All proper metadata elements are indeed describing the data and are not a replacement for the data. Care should be taken to limit the metadata to the minimum metadata elements necessary to achieve the goal. Therefore each metadata element must be considered relative to the risk that exposing it as metadata. A metadata element is defined to assure that when the element is needed that it be consistently assigned, and processed. Not all metadata elements are required, indeed some metadata elements would be used only during specific uses. For example the metadata definition inside a controlled environment such as an EHR, will be different than the metadata that is exposed in a transaction between systems, vs the metadata that would describe a static persistent object.

Not MetaData, but Meta something
There are other things that are often considered metadata, and they might be ‘meta’ in some way. For example when information is being pushed there are attributes on the transaction that are critical to the transaction. Thus for the purpose of the transaction they are critical, but they don’t really describe the data as much as they describe the transaction. For example: The Direct Project uses secure e-mail; in this context there is a sender address and a set of recipient addresses. These are ‘meta’ in the context of the transaction, but are not 'meta' about the data.

Another layer that is often confusing is the Privacy and Security layer. As indicated in the metadata model above there are some metadata elements that are specifically metadata that are there (purpose) of being used to protect privacy and security.

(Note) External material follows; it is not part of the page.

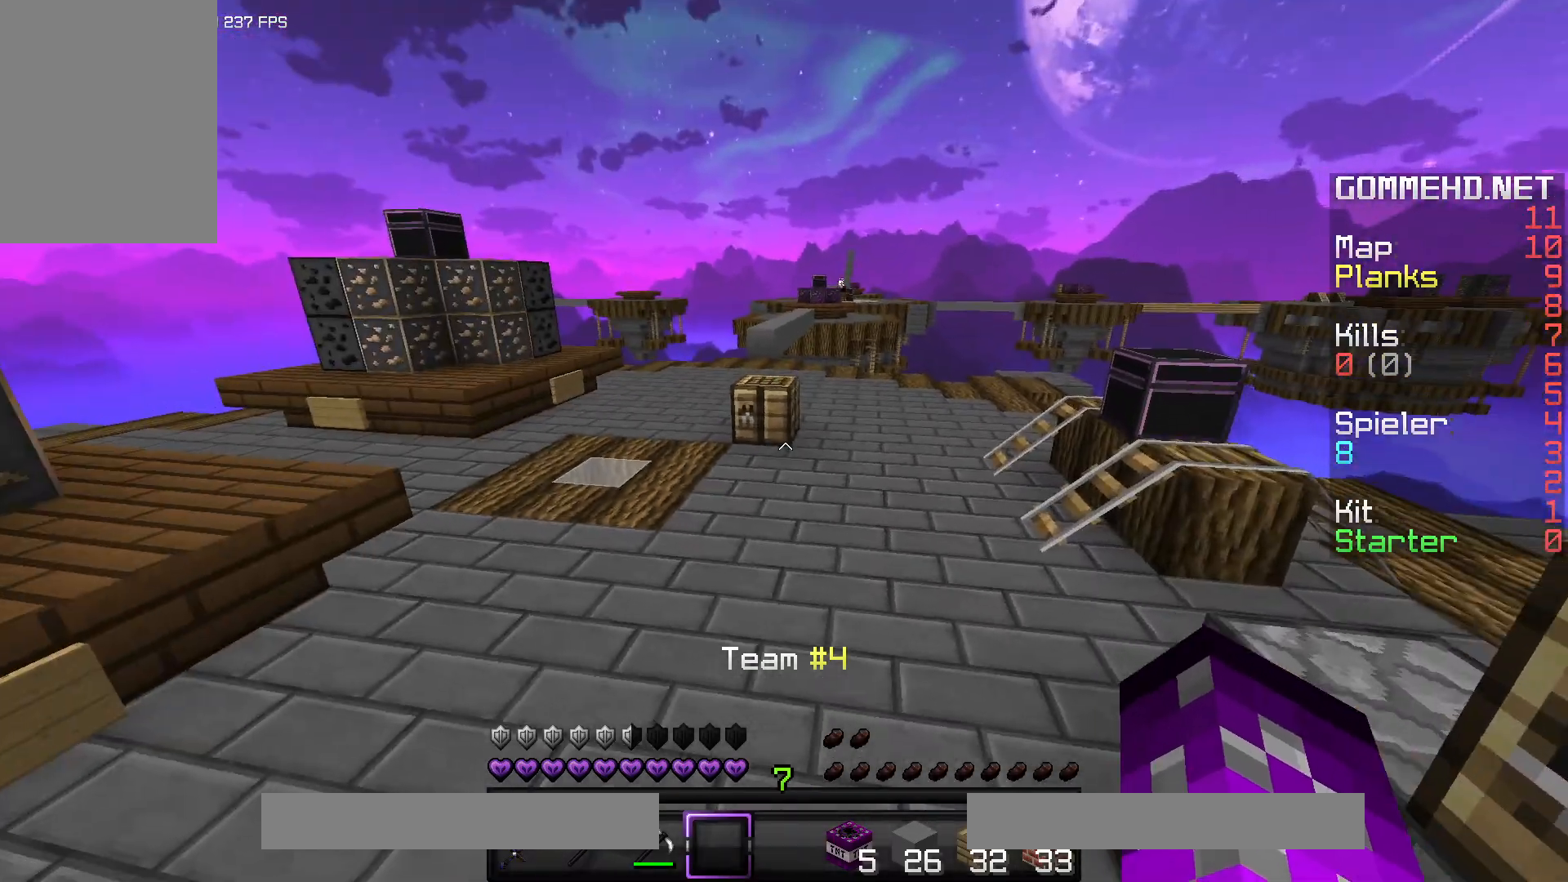
{"keys": [], "mouse": ["right"], "events": [[483, "mouse_right", "down"]]}
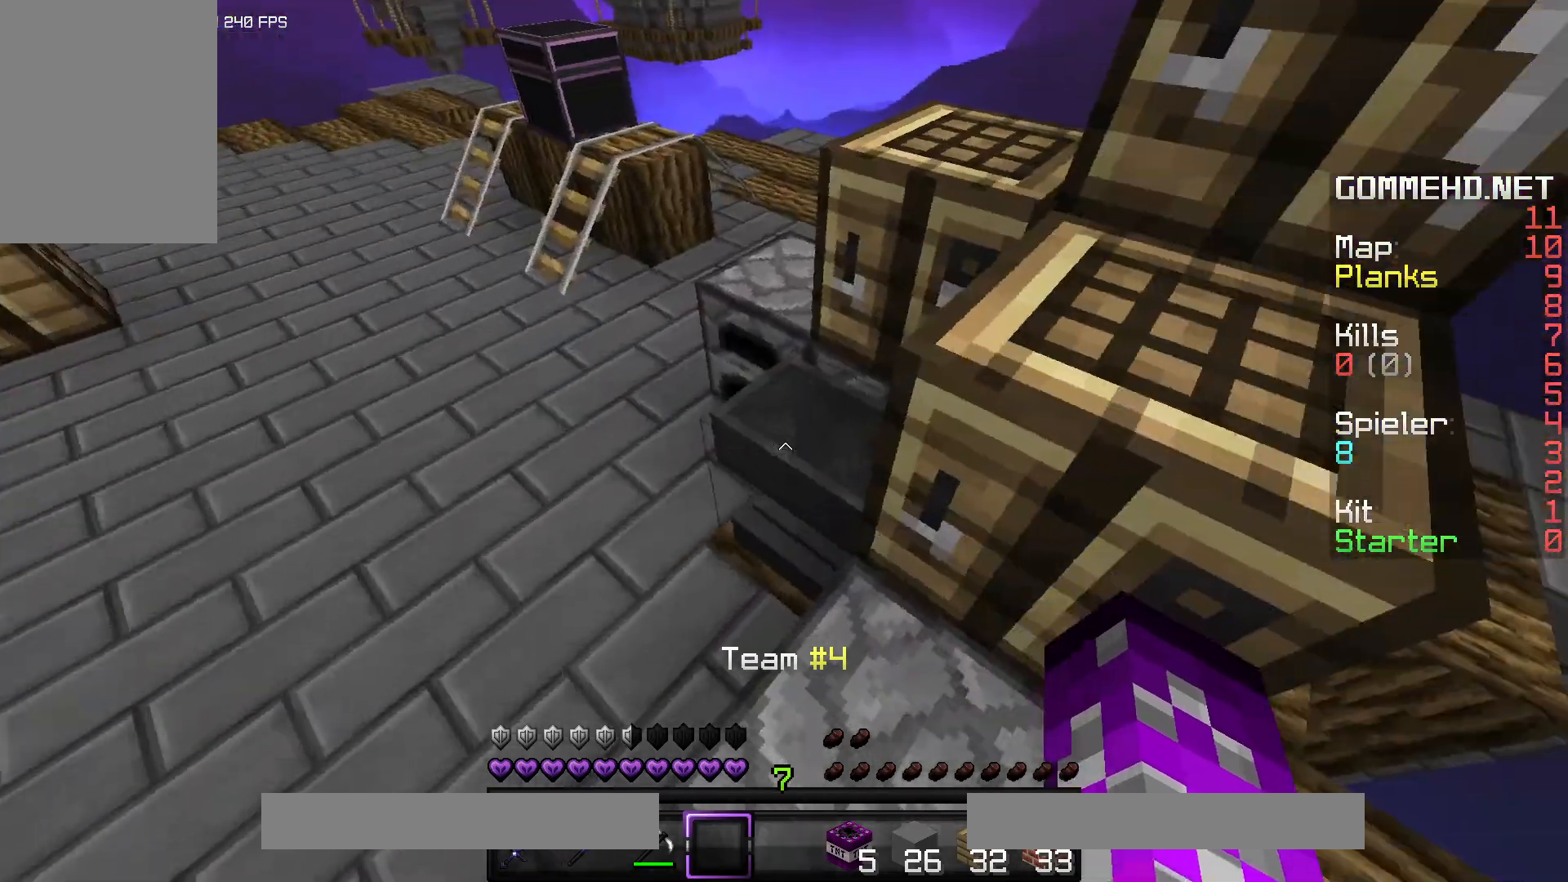
{"keys": [], "mouse": [], "events": [[100, "mouse_right", "up"]]}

The most referenced here is confidentialityCode; but also dates of service, individual author, author institution, class of document, as well as the patient and document ID themselves.

However security and privacy are also specific layers at the transaction level where there are other attributes that are critical to protecting the transaction: Endpoint authentication, encryption keys, endpoint addresses, user identity, user role, user purposOfUse, policy identifiers, obligation codes, etc. These are critical to transaction success, but are not meta about the data; they are meta about the transaction.

Dublin Core
I looked at Dublin Core, which is often cited as a Metadata definition with abstract model…Dublin Core defines 14 categories. It is interesting, and should not be ignored. I think that Healthcare has matured beyond Dublin Core, not to say that Dublin Core is immature but rather that we have identified specific needs of metadata to our industry. Similar to how Video files have metadata defined that are beyond Dublin Core. Healthcare should show traceability to Dublin Core, but not more than that.
Conclusion
IHE has a good set of metadata, it is not formally modeled abstractly; I am working with IHE to do this modeling as an effort to better communicate with the IHE reader. HL7 is working on metadata, but this work is far too tied to functionality triggers. We are not done, but we are moving in the right direction.

Update:
May 15th - Added back in "Routing", I had removed this thinking I could pack them into Discoverability. But it just doesn't work out. Later changed "Routing" to "Exchange" as it really is the characteristics needed to successfully exchange. Added a diagram showing how the XDS metadata can be shown in this topology.
May 16th - Updated some text and image for readability.